Park is a notable figure in advancing science and engineering research toward zero-carbon emission goals, with a focus on women's involvement in STEM. She was a co-chair of the 2017 Mission Innovation workshop on CCUS and served as a member of the National Academies' committee on CO_{2} utilization from 2022 to 2025. At Columbia University, she worked with UN Women on entrepreneurship in sustainable energy in developing countries.

==Recognition==
Park is a fellow of the American Chemical Society, American Institute of Chemical Engineers (AIChE), Royal Society of Chemistry, Canadian Institute for Advanced Research, and American Association for the Advancement of Science.
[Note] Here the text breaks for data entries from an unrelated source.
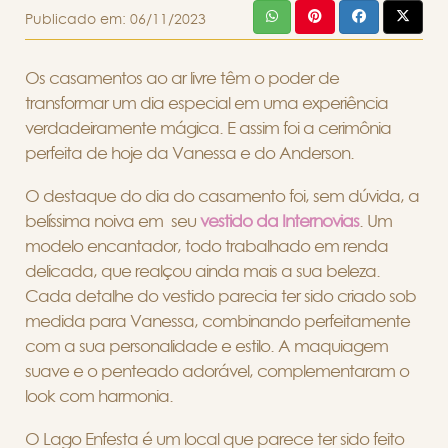
Publicado em:
06/11/2023
Os casamentos ao ar livre têm o poder de
transformar um dia especial em uma experiência
verdadeiramente mágica. E assim foi a cerimônia
perfeita de hoje da Vanessa e do Anderson.
O destaque do dia do casamento foi, sem dúvida, a
belíssima noiva em seu
vestido da Internovias
. Um
modelo encantador, todo trabalhado em renda
delicada, que realçou ainda mais a sua beleza.
Cada detalhe do vestido parecia ter sido criado sob
medida para Vanessa, combinando perfeitamente
com a sua personalidade e estilo. A maquiagem
suave e o penteado adorável, complementaram o
look com harmonia.
O Lago Enfesta é um local que parece ter sido feito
She is the recipient of the 2025 KSEA Engineer of the Year Award, the 2025 American Chemical Society Energy and Fuels Division's (ACS ENFL) Distinguished Researcher Award, the 2025 The Engineers’ Council's Distinguished Engineering Educator Award, and the 2025 International Union of Pure and Applied Chemistry (IUPAC) Distinguished Women in Chemistry or Chemical Engineering Award. Her other awards include the 2022 AIChE Shell Thomas Baron Award in Fluid-Particle Systems, 2022 ACS ENFL Mid-Career Researcher Award, the 2021 Ohio State University's Distinguished Alumni Award for Academic Excellence, the 2018 U.S. C3E Research Award, the 2018 ACS ENFL Emerging Researcher Award, the 2017 ACS Women's Chemical Committee Rising Star Award and a 2009 National Science Foundation CAREER Award.